----- LISTED ENTRIES
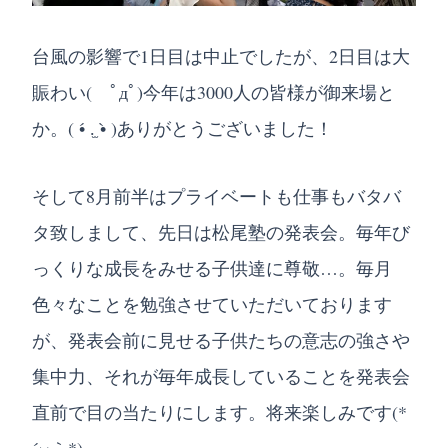
台風の影響で1日目は中止でしたが、2日目は大
賑わい( ﾟдﾟ)今年は3000人の皆様が御来場と
か。( •́ .̫ •̀ )ありがとうございました！
そして8月前半はプライベートも仕事もバタバ
タ致しまして、先日は松尾塾の発表会。毎年び
っくりな成長をみせる子供達に尊敬…。毎月
色々なことを勉強させていただいております
が、発表会前に見せる子供たちの意志の強さや
集中力、それが毎年成長していることを発表会
直前で目の当たりにします。将来楽しみです(*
----------
--- WHAT YOU ARE ASKED TO DO ---
Everything in the listing above must be retyped exactly, except for the pictures.

--- OUTPUT OF THE EXERCISE ---
台風の影響で1日目は中止でしたが、2日目は大
賑わい( ﾟдﾟ)今年は3000人の皆様が御来場と
か。( •́ .̫ •̀ )ありがとうございました！
そして8月前半はプライベートも仕事もバタバ
タ致しまして、先日は松尾塾の発表会。毎年び
っくりな成長をみせる子供達に尊敬…。毎月
色々なことを勉強させていただいております
が、発表会前に見せる子供たちの意志の強さや
集中力、それが毎年成長していることを発表会
直前で目の当たりにします。将来楽しみです(*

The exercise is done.